CT, computed tomography; GCS, Glasgow Coma Scale; SD, standard deviation; sTBI, severe traumatic brain injury.

FIG. 6. — CSF cathepsin B protein levels among patients with TBI. **(A)** Exemplary western blot image of non-activated pro-cathepsin B (38–40 kDa) in CSF compared with recombinant human protein is indicated. Lane 1–3: TBI patients BYLR 2681, 2715, and 3982, respectively. Lane 4: 100 ng of recombinant human cathepsin B. **(B)** Western blots of cathepsin B detected in CSF collected from patient 1 (top), patient 2 (middle), and patient 3 (bottom) within hours (h) or days (d) after TBI. Lane “C” is the non-TBI control. **(C)** Semi-quantitative densitometry of pro-cathepsin B in CSF derived from controls (open circles) or patients with penetrating TBI (closed circles) within 3 days (≤3 d) of injury (*p ≤ 0.05 TBI vs. control, two-tailed t-test with Welch's correction). CSF, cerebrospinal fluid; TBI, traumatic brain injury.

Discussion

Induction of PBBI requires craniotomy followed by insertion of a probe into the brain to mimic the ballistic nature of a high-velocity bullet wound (described in the Methods section). Therefore, craniotomy alone was included as a non-PBBI injury reference. All metrics were compared with naïve controls consisting of rats that were not subjected to craniotomy or PBBI. Results of this study demonstrated that upregulation of matCatB occurs in the rat brain as a consequence of both craniotomy and PBBI. PBBI resulted in upregulation of matCatB levels, and associated cysteine protease activity was greater in the FC that contains the injury core, compared with the HC, which is distal to the injury site. Injury-induced elevation of cysteine protease activity was inhibited by CA-074, a selective inhibitor of matCatB. Several of these observations were associated with a battery of neurological deficits. Importantly, CSF derived from rats with PBBI and from patients with moderate-severe TBI had elevated levels of CatB, suggesting that this protein has utility as a surrogate biomarker of acute-subacute brain trauma.

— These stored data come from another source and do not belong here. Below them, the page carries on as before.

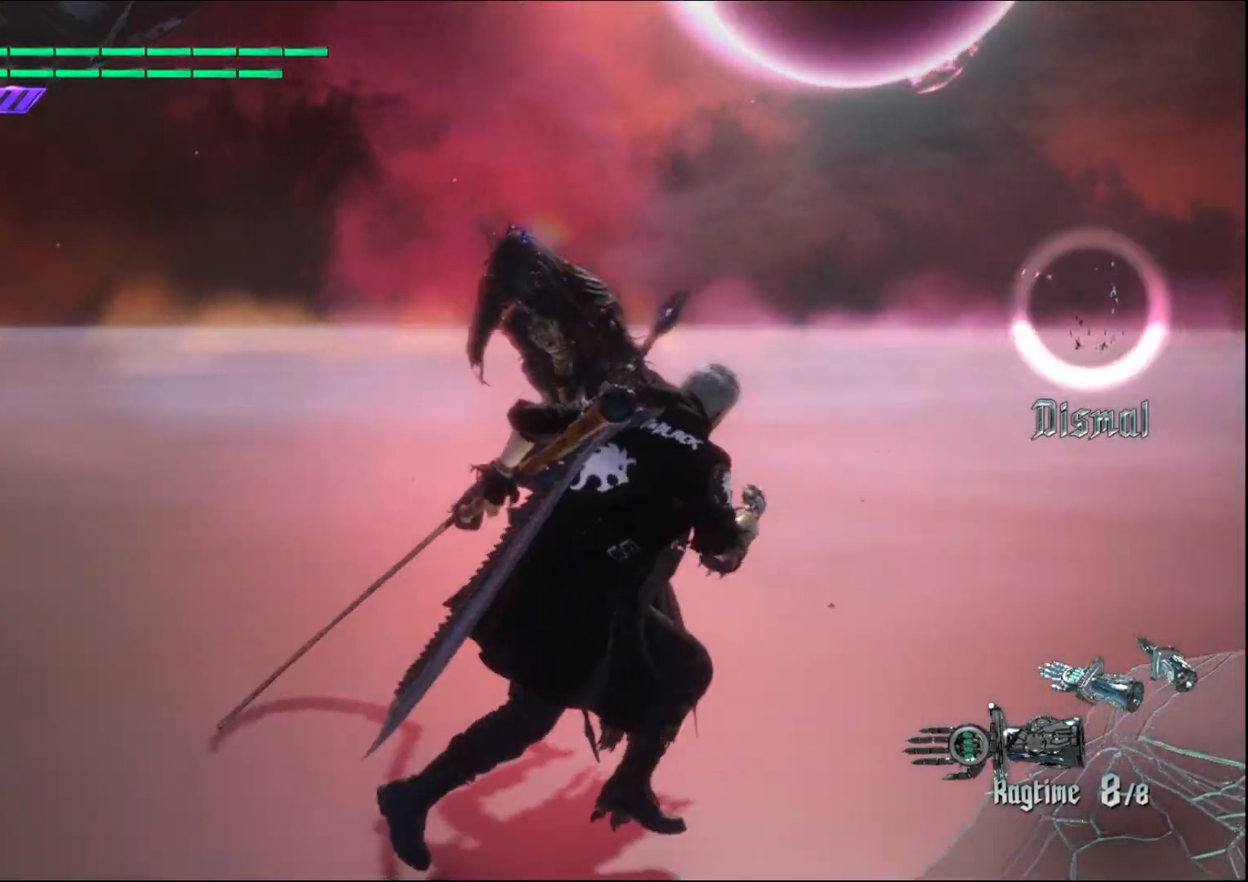
{"buttons": [], "left_stick": "up", "right_stick": "down-left", "events": [[133, "right_stick", "down-left"], [367, "left_stick", "up"]]}
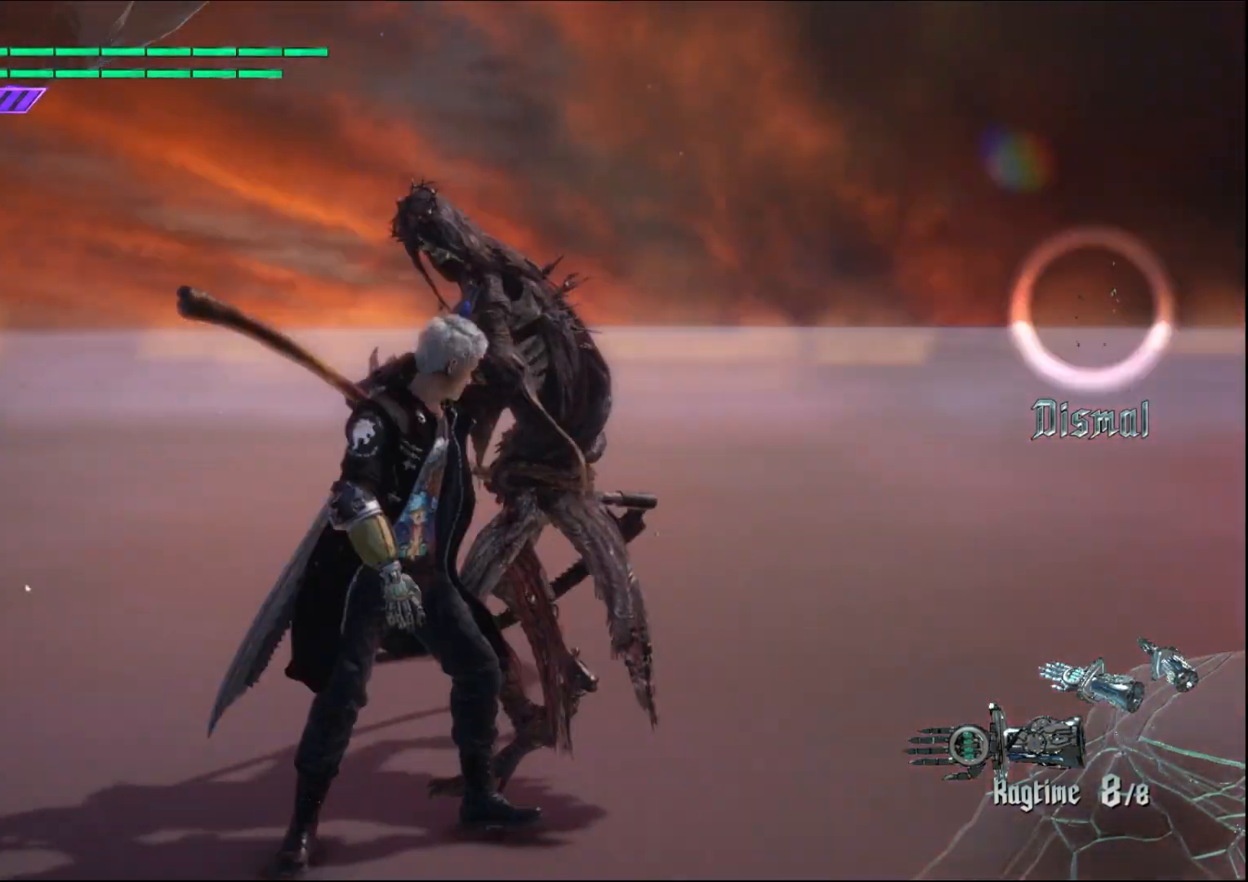
{"buttons": [], "left_stick": "center", "right_stick": "center", "events": [[133, "left_stick", "center"], [200, "right_stick", "center"], [400, "L1", "down"], [500, "L1", "up"]]}
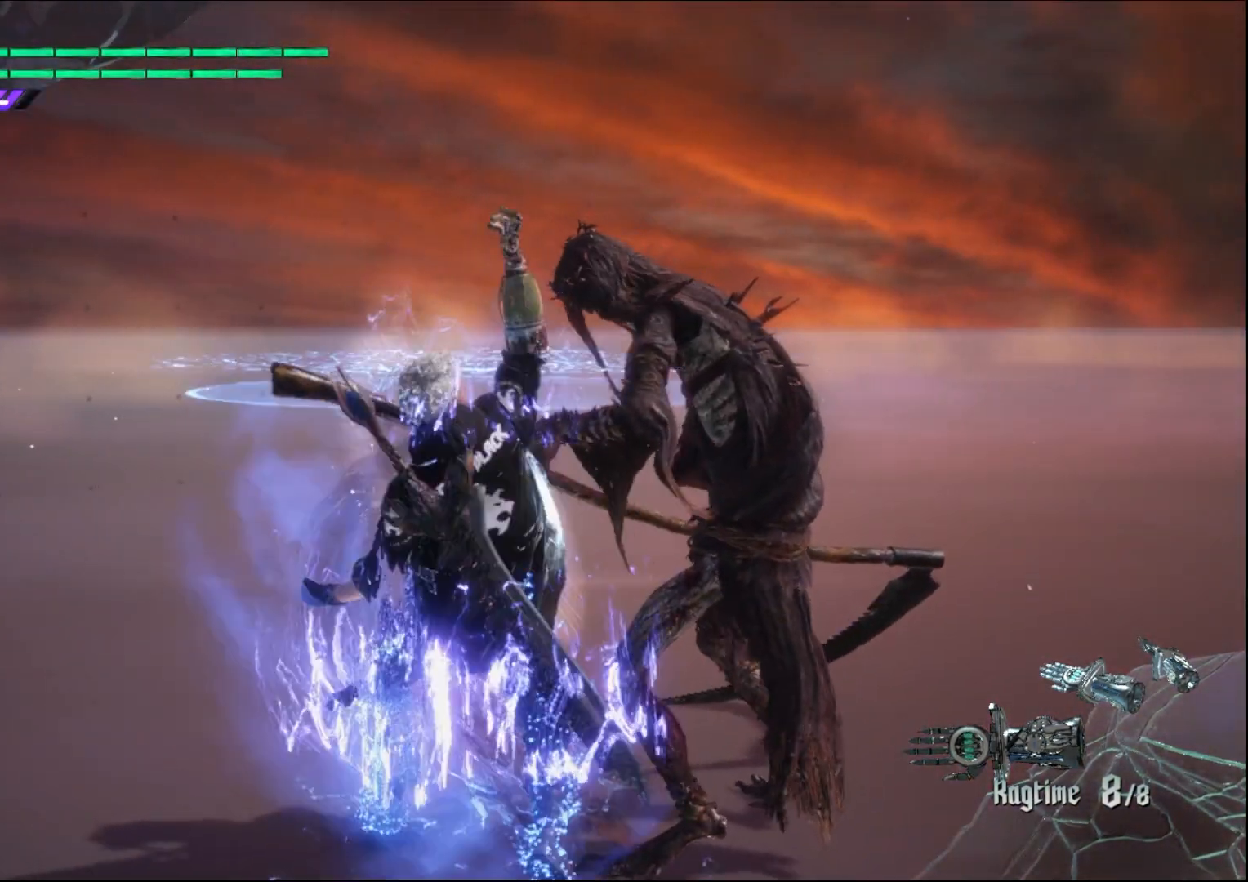
{"buttons": [], "left_stick": "center", "right_stick": "center", "events": []}
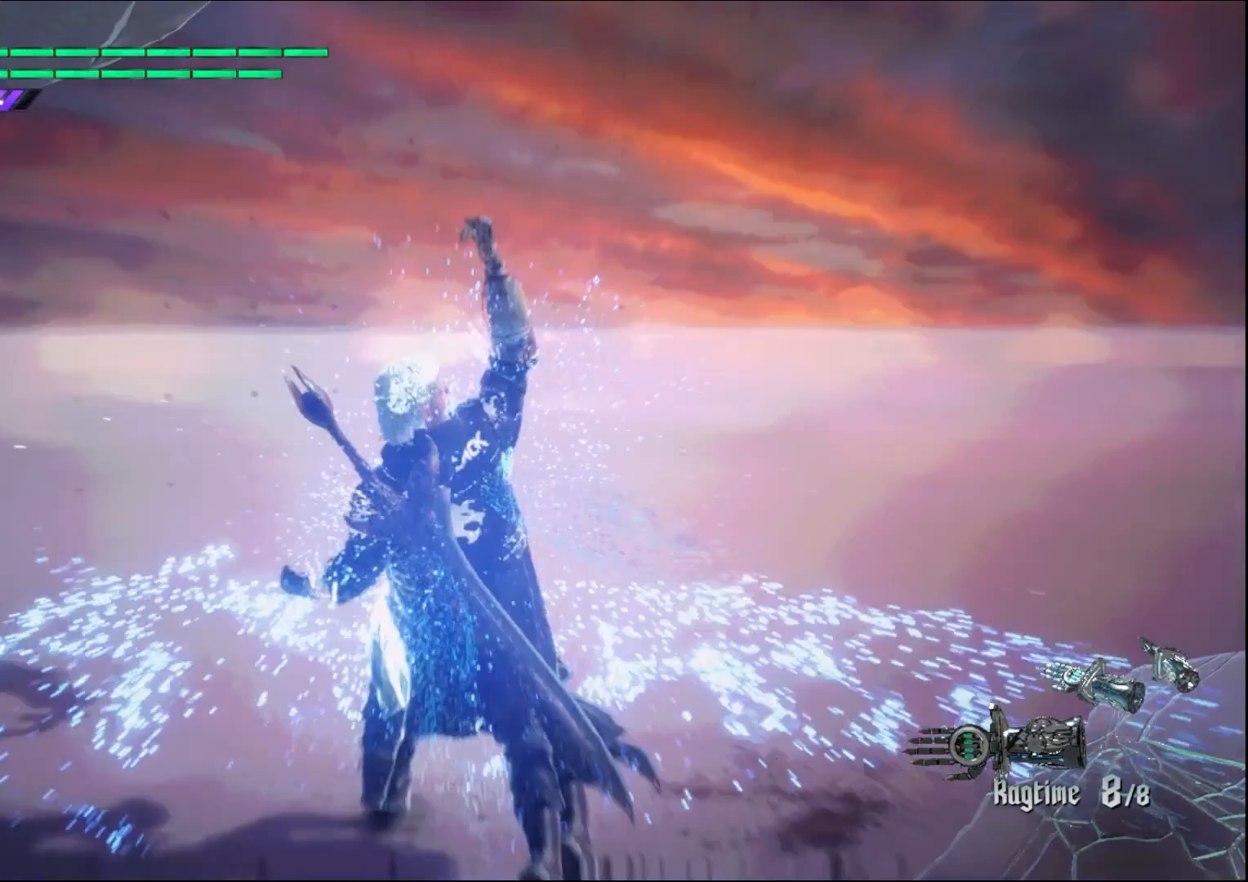
{"buttons": [], "left_stick": "center", "right_stick": "center", "events": []}
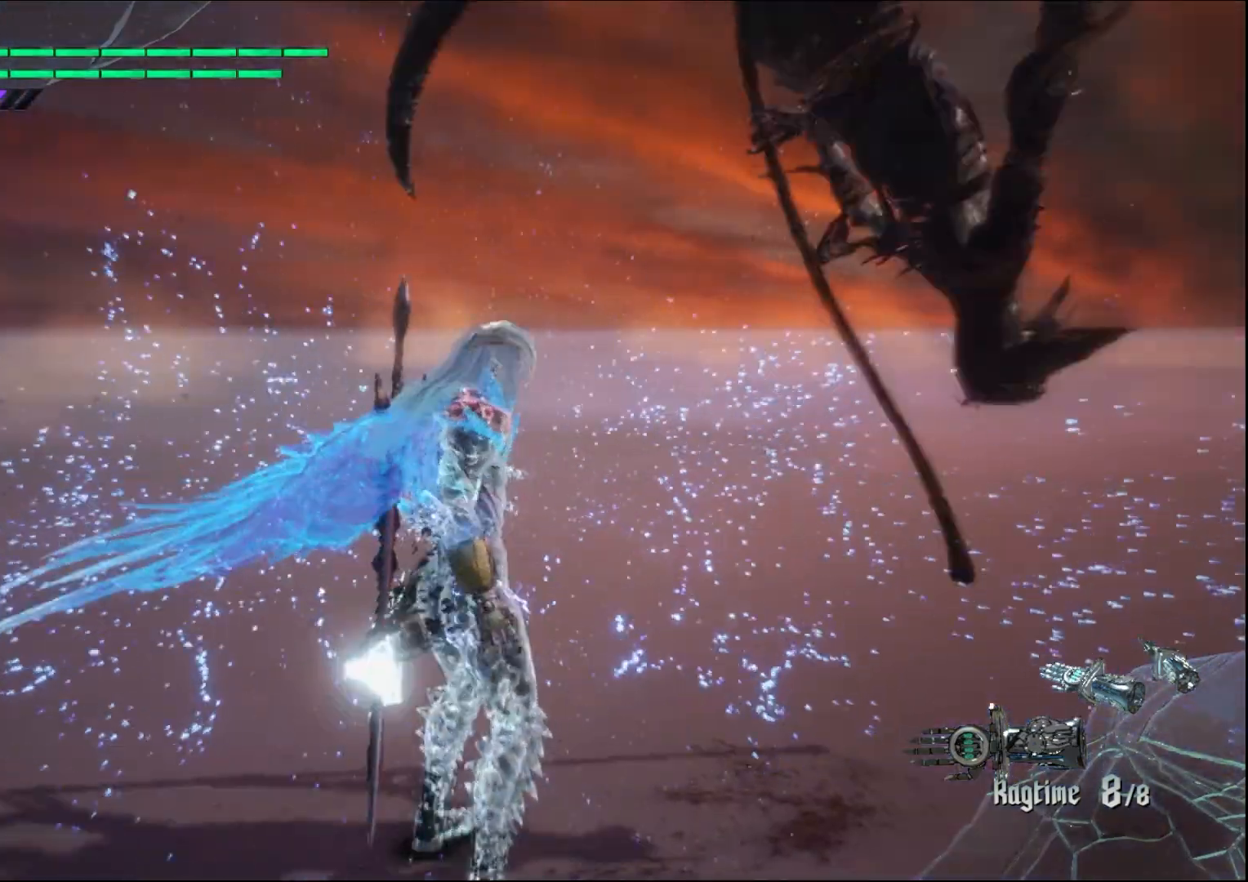
{"buttons": [], "left_stick": "center", "right_stick": "center", "events": []}
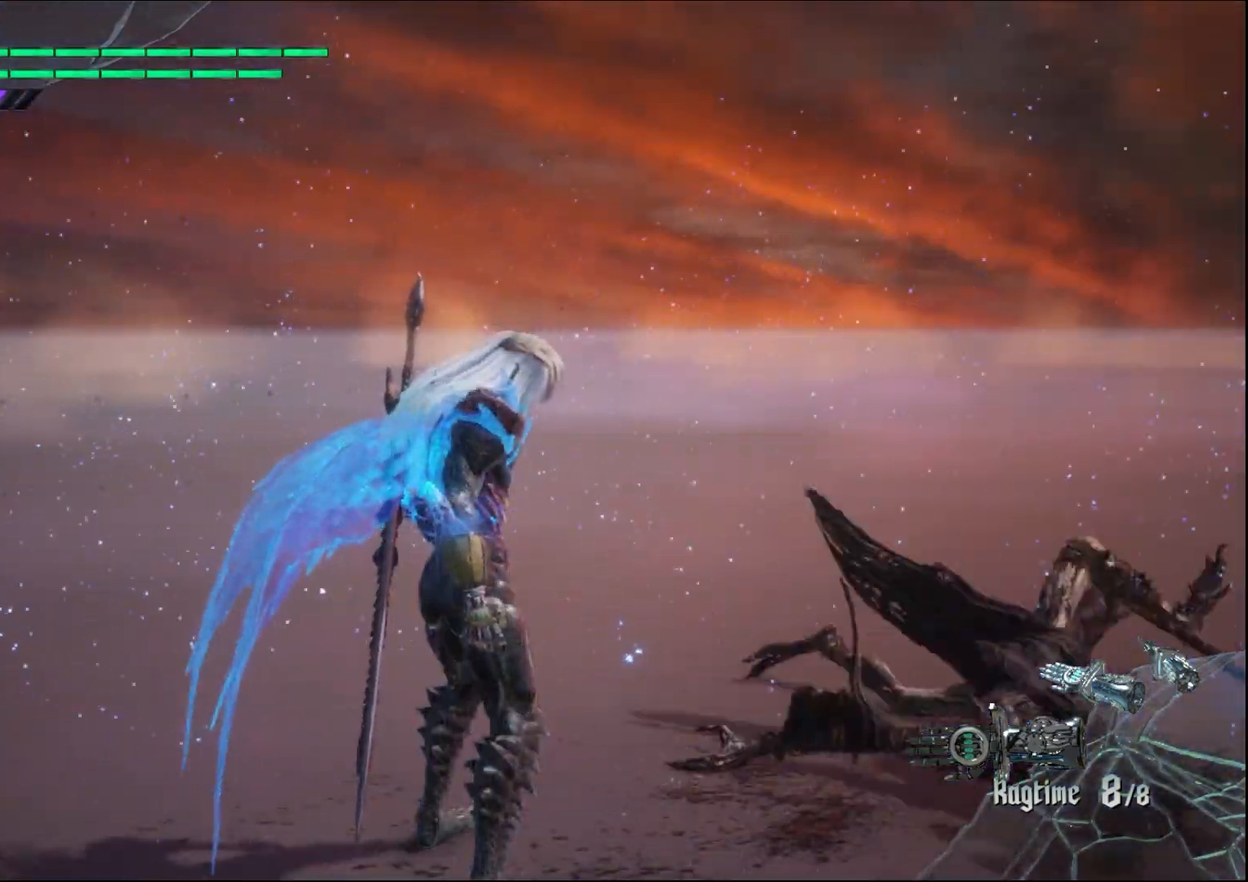
{"buttons": [], "left_stick": "center", "right_stick": "center", "events": []}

Mature CatB and cysteine protease activity in proximal and distal brain tissues are indicators of TBI progression associated with neurological deficits

In this study, upregulation of mature, not pro-, CatB occurred in the rat brain as a consequence of craniotomy, and was elevated to a greater extent, by PBBI. This severity-based gradient, particularly in regards to proximal compared with distal effects, is consistent with previous reports of subacute immune cell activation and delayed neurodegeneration detected within cortical versus hippocampal regions within these models.²⁹ MatCatB is upregulated within activated microglia,^30,31 injured astrocytes,³² and apoptotic neuronal cells.³³ Craniotomy alone does not lead to a massive lesion or permanent cavity in cortical regions. Craniotomy can result in mild contusion³⁴ and pro-inflammatory cytokine upregulation^35,36 within the injured cortex near the injury site, but it typically has little or no effect upon distal brain regions based on histological examination. This study shows that craniotomy is capable of eliciting distal matCatB protein elevation in a manner and time frame that is surprisingly similar to that of PBBI. Elevation of matCatB in HC after craniotomy is, to our knowledge, a novel observation that may be associated with delayed hippocampal degradation similar to that which is detected in models of mild-moderate lateral fluid percussion (LFP).³⁷

Brain tissue biomarker profiling has expanded to include assessment of protein function that is aligned with propagation of known secondary injury processes. As a stand-alone observation, time-dependent cortical cysteine protease activity detected after PBBI is similar to that of widespread, progressive neuronal and glial protein degradation within lesioned cortical tissue undergoing autophagy.^38,39 Proteolytic degradation of GFAP, alpha-2 spectrin, tau, and amyloid precursor protein (APP) in the injured cortex peak within this time frame.^40,41 Interestingly, the increase in hippocampal cysteine protease observed after craniotomy and PBBI is in accordance with delayed synaptic density loss and increased cysteine protease activity in N-methyl-D-aspartate (NMDA)-induced hippocampal injury.⁴² Hippocampal cysteine protease activity was initially quite surprising and may be indicative of a multi-phasic response. A similar trend has been observed in rodent ischemic/reperfusion injury, wherein cysteine protease activity was elevated at 4–8 h, suppressed at 24 h, yet rebounded at 2 days post-injury.⁴³

The assays used were carefully designed for favorable cleavage by CatB under acidic conditions. ⁴⁴ Like CatB, cathepsin L is also enriched in brain tissues^9,45 and capable of cleaving similar substrates under reducing conditions.⁴⁶ Further, endogenous protease inhibitors, such as cystatin C, likely play a role in craniotomy or PBBI progression, and thereby may affect matCatB-dependent cysteine protease activity.⁴⁷ Assessment of specific activity or IC₅₀ is difficult to accurately determine in a complex, heterogeneous mixture derived from tissue supernatants or CSF. However, this study indicated that inhibition by CA-074 was appropriately observed in brain tissue lysates and CSF at concentrations near the IC₅₀ of 5 nM reported for CA-074 based on analysis of pure, recombinant cathepsin B in vitro.⁴⁸ The inhibition of protease activity by CA-074 confirms that matCatB is the key contributor to protease activity in both brain regions over time.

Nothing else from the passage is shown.